Social prescriptions are already being written in Britain, where physicians can now direct patients to a “link worker,” a trained specialist who focuses on connecting patients to community groups and services for practical and emotional support. Link workers not only connect patients with existing groups but also help create new groups, working as needed with local partners. Britain’s National Health Service calls social prescribing a “key component” of the country’s health care system, and it has set a goal to have nearly one million patients referred for social-prescription interventions by 2024.
“It’s now part of normal practice,” said Dr. Krishna Kasaraneni, a general practitioner in the Yorkshire city of Sheffield, and a member of the British Medical Association executive committee that helped lead the effort to implement social prescribing in 2019. “We use it for vulnerable older patients who live by themselves, for people with diabetes who are overweight, and we put them in touch with community groups that can help get them outside and exercising.” And, he added, it’s not just older adults who benefit. “I have young patients with other chronic conditions, people with mental health issues,” he said. “There are no age barriers, no limits on what social prescribing can support people with.”
That view appears to be shared by a growing number of individuals and organisations in the United States, including Surgeon General Vivek H. Murthy, who in his 2020 book “Together: The Healing Power of Human Connection in a Sometimes Lonely World,” wrote that social prescribing “reflects a recognition that loneliness affects our health, and we have a universal need to connect with one another.” Last year, the V.A. started “a new social prescription program,” called Compassionate Contact Corps. Originally a home visitation program, it was restarted as a teleservice for veterans experiencing loneliness and social isolation when the pandemic hit. About 1,000 veterans are participating in the program, which involves phone or video calls with trained volunteers and requires a referral from the veteran’s medical care team. “Veterans we weren’t able to reach with the in-home program, we are able to reach with the ‘phone buddy’ program,” said Prince Taylor, deputy director for the V.A.’s Center for Development and Civic Engagement. “Overwhelmingly, the veterans who have participated in this program tell us it is helping them.”

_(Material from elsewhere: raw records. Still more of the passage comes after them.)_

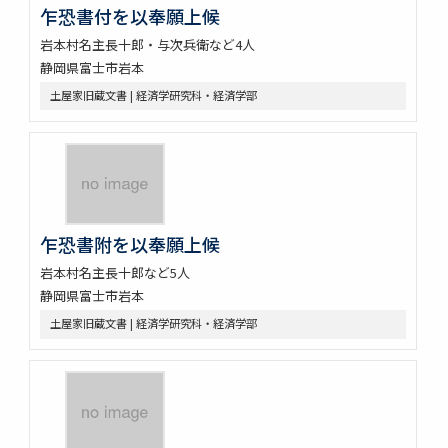
乍恐書付を以奉願上候
岩本村名主長十郎・与次兵衛など4人
静岡県富士市岩本
土屋家旧蔵文書 | 経済学研究科・経済学部
乍恐書附を以奉願上候
岩本村名主長十郎など5人
静岡県富士市岩本
土屋家旧蔵文書 | 経済学研究科・経済学部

But how, exactly? And can the outcomes of social prescribing be accurately measured? “I would not have any hesitation saying that socialisation is an important aspect of health,” said the Cleveland Clinic neurologist Marwan Sabbagh, director of translational research at the clinic’s Lou Ruvo Center for Brain Health in Las Vegas. “But the quantification is something that needs to be done in a way that would be universally accepted. We can measure things like memory and cognition, but I’m not familiar with ways we can clinically capture or quantify social isolation.”

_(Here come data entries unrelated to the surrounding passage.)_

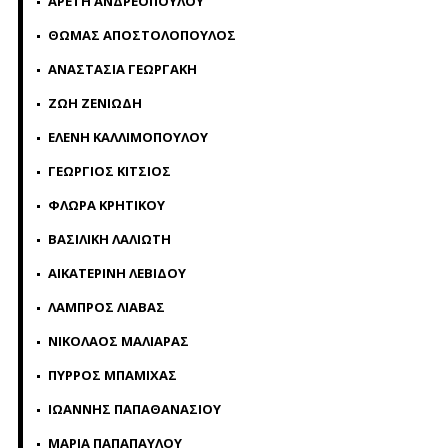
ΑΡΕΤΗ ΑΝΔΡΕΟΠΟΥΛΟΥ
ΘΩΜΑΣ ΑΠΟΣΤΟΛΟΠΟΥΛΟΣ
ΑΝΑΣΤΑΣΙΑ ΓΕΩΡΓΑΚΗ
ΖΩΗ ΖΕΝΙΩΔΗ
ΕΛΕΝΗ ΚΑΛΛΙΜΟΠΟΥΛΟΥ
ΓΕΩΡΓΙΟΣ ΚΙΤΣΙΟΣ
ΦΛΩΡΑ ΚΡΗΤΙΚΟΥ
ΒΑΣΙΛΙΚΗ ΛΑΛΙΩΤΗ
ΑΙΚΑΤΕΡΙΝΗ ΛΕΒΙΔΟΥ
ΛΑΜΠΡΟΣ ΛΙΑΒΑΣ
ΝΙΚΟΛΑΟΣ ΜΑΛΙΑΡΑΣ
ΠΥΡΡΟΣ ΜΠΑΜΙΧΑΣ
ΙΩΑΝΝΗΣ ΠΑΠΑΘΑΝΑΣΙΟΥ
ΜΑΡΙΑ ΠΑΠΑΠΑΥΛΟΥ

Other doctors say that social prescribing may become the norm in the US sooner than later. “I think the pandemic has really opened up the door for this kind of thing,” said Dr. Malissa J. Wood, co-director of the Corrigan Women’s Heart Health Program at the Massachusetts General Hospital Heart Center. Dr. Wood has used structured support groups as part of community programs she designed to improve the cardiovascular health of low-income, high-risk women. “I think this will definitely become more of a structured part of the practice of medicine,” she said. “People recognise that it’s not that hard to log on to a virtual group meeting, and it can bring people together who wouldn’t have otherwise been able to.”